### [Text provided]
This week, we learned more about running time analysis, specifically analyzing three different sorting methods. Again, since I do not have a solid background in computer programming, I only knew the concept behind bubble sort. I really appreciate that Professor Heap used cups with different height as visualizer for how each sorting method work. I am pretty sure if I were to look at the code alone; it would take me hours to understand the idea of each sorting method and how it works. The result from the race among the different sorts, including the count sort and the python built-in sort, is also really interesting. For instance, even though both quick sort and merge sort are O(n log n), one still out speed another by a constant.

Speaking of which, I have trouble understand Big-Oh Analysis. When going through the 3 sorting methods in class, it took me a while to understand why each sort corresponds to each function. Selection sort is O(n^2) because during the ith iteration, the program has to run through (n – i) item in the list. So adding all iteration, selection sort would take n + (n – 1) + (n – 2) + ……. + 2 + 1 number of steps. By Gauss formula, the amount of steps taken is n(n+1)(0.5). Thus selection sort is O(n^2). Similarly, merge sort is O(n log n) because the merge_sort function split the list into two smaller list (ie. It is O(log n)), and the merge function has to go through each item in list 1 and list 2, in which there are n items in list 1 list 2 combined (ie. It is O(n)). Combining the two functions, we will have O(n log n). However, quick sort is the one that I have the most problem. I understand the “log n” part, because quick sort uses the divide and conquer method. Nevertheless, I do not understand where the “n” comes from. I should probably read the background readings again and see if there is any explanation. If I still do not understand, I will probably do some research through Google, and hopefully there will be an explanation on why quick sort is O(n log n).

Sunday 3 November 2013

More on Binary Tree (Week of Oct.28th)

This week, we studied a more advance binary tree structure: the binary search tree. I believe the binary search tree is more efficient when inserting and deleting nodes, just as binary search is more efficient than linear search. In addition, we also learned about running time analysis. I really appreciate how Professor Danny Heap decided to go through the running time analysis section now, because in CSC165, Professor Tom Fairgrieve is also teaching us how to analysis the efficiency of a program by checking the average number of steps, the maximum number of steps (worst case), as well as the minimum number of steps (best case). I found it easier to understand the concept of running time analysis because both professors are teaching closely related material, and I am able to grasp the idea behind better.
As for assignment 2, I found it shorter compare to assignment 1. It also takes less understanding of the program when coding. For instance, in assignment 1, I have to first understand what each class or method does, then proceed to coding the class or method. I remember I took a long time to understand the "add" method in assignment 1 because I did not know what it is supposed to do. However in assignment 2, the instructions are pretty clear and the programming part wasn't that hard. Nevertheless, I did have trouble with matching a string with a regular expression that contains the "*". As stated in the assignment 2 guidelines, "A regex of the form r + '*' matches string s if.....s has the form s1 + s2 +......+ sk where k > 0 and r matches every si". I had problem determining where to cut the string s such that each components will match the regular expression. My friend and I are stilling working on regex_match star node part. Hopefully we will manage to figure it out!

### [Dataset excerpt]
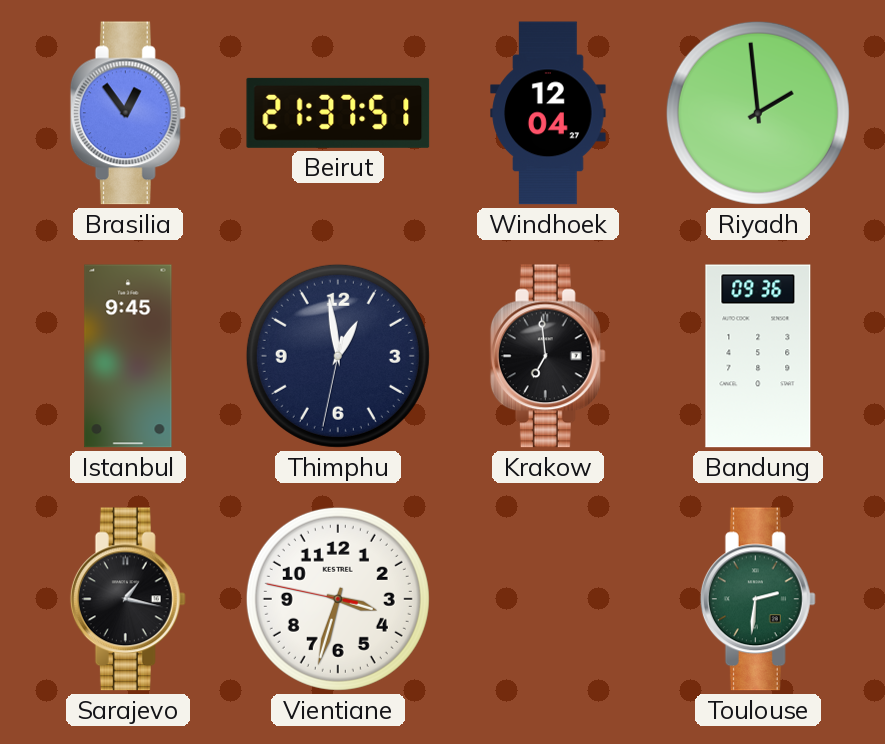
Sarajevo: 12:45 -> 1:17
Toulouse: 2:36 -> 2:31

### [Set exercise 1]
In the blog entries, what did Professor Heap use to visualize how each sorting method works?
### [Set exercise 2]
Print the passage from the blog entries starting at "Sunday 3 November" and ending at "idea behind better.".
Answer using only the blog entries.

### [Problem solution 1]
Cups of different heights.

### [Problem solution 2]
Sunday 3 November 2013

More on Binary Tree (Week of Oct.28th)

This week, we studied a more advance binary tree structure: the binary search tree. I believe the binary search tree is more efficient when inserting and deleting nodes, just as binary search is more efficient than linear search. In addition, we also learned about running time analysis. I really appreciate how Professor Danny Heap decided to go through the running time analysis section now, because in CSC165, Professor Tom Fairgrieve is also teaching us how to analysis the efficiency of a program by checking the average number of steps, the maximum number of steps (worst case), as well as the minimum number of steps (best case). I found it easier to understand the concept of running time analysis because both professors are teaching closely related material, and I am able to grasp the idea behind better.